If would be great if you could add the modelling of N, V and Z to your testsuite - perhaps I could help? We can validate the new testsuite on a real 6502, and then I can check the various emulators.
Unless I am misunderstanding you here, the code in appendix B already tests everything. ADC & SBC, valid & invalid BCD values, the accumulator, and the N, V, Z, C flags. It's basically just an implementation of the formulas from appendix A (which despite its title, actually covers everything, not just undocumented cases).
You'd have to modify the Appendix B program to test the 65C02 or (8-bit) 65816. You'd also have to modify it (specifically the COMPARE routine) to check only valid BCD numbers (steps 1-6) or remove tests (steps 7 and 8 )
Looking at it now, the documentation is rather skimpy -- probably a combination of (a) being close to the end and being somewhat sick and tired of writing about decimal mode (b) adding comments to the code which was written long before the article -- the code was written a short time after the V flag article was written, in fact -- the actual source file to this day is still uncommented, and (c) what I will call the Hemingway method of writing

probably didn't help.
- AR is the correct value of the accumulator calculated using binary arithmetic
- NF, VF, ZF, and CF are the correct values of N, V, Z, and C flags calculated using binary arithmetic (these are in their respective positions in the P register, i.e.
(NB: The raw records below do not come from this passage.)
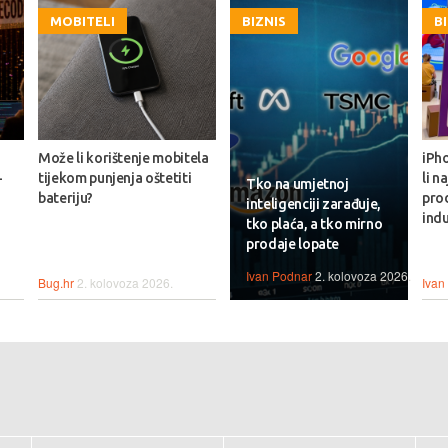
MOBITELI
BIZNIS
B
Može li korištenje mobitela
iPho
-
tijekom punjenja oštetiti
li n
Tko na umjetnoj
bateriju?
prod
inteligenciji zarađuje,
indu
tko plaća, a tko mirno
prodaje lopate
Ivan Podnar
2. kolovoza 2026.
Bug.hr
2. kolovoza 2026.
Ivan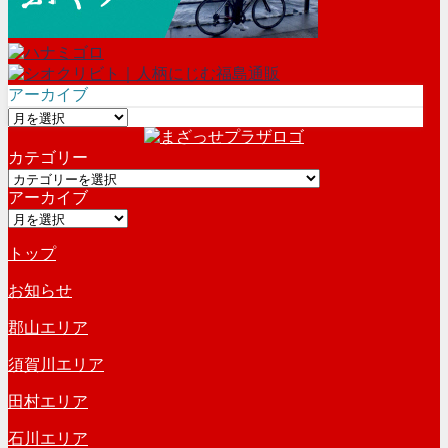
アーカイブ
ア
ー
カテゴリー
カ
カ
イ
アーカイブ
テ
ブ
ア
ゴ
ー
リ
トップ
カ
ー
イ
お知らせ
ブ
郡山エリア
須賀川エリア
田村エリア
石川エリア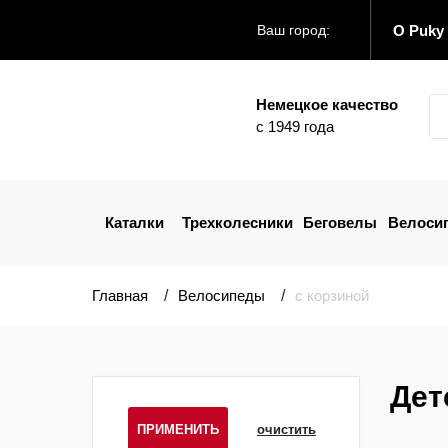
О Puky
Ваш город:
Немецкое качество
с 1949 года
Каталки
Трехколесники
Беговелы
Велоси
Главная
Велосипеды
с корзиной
Дет
ПРИМЕНИТЬ
очистить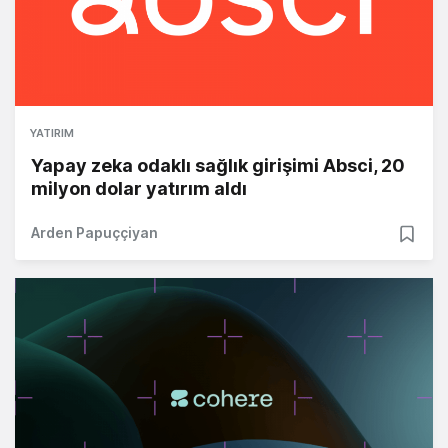
YATIRIM
Yapay zeka odaklı sağlık girişimi Absci, 20
milyon dolar yatırım aldı
Arden Papuççiyan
V in bit 6 of VF, but not masked off, i.e. the other bits of VF can be whatever, since they are ignored)
- DA is the value of the accumulator that the processor/simulator produced in decimal mode
- DNVZC is the value of the flags (all of them, including N, V, Z, and C) that the processor/simulator produced in decimal mode.
Then COMPARE, just compares the first group (AR, NF, VF, ZF, and CF) to the second group (DA and DNVZC). The idea is that it's fairly easy to modify COMPARE (the first three instructions, i.e. up to and including the first BNE C1, check the accumulator, the next four instructions, i.e. up to and including the second BNE C1, check the N flag, and so on) so that it doesn't check things you don't care about (for example, there isn't any benefit that I know of for a simulator to replicate the V flag exactly). If you care about everything, you don't have to modify COMPARE at all.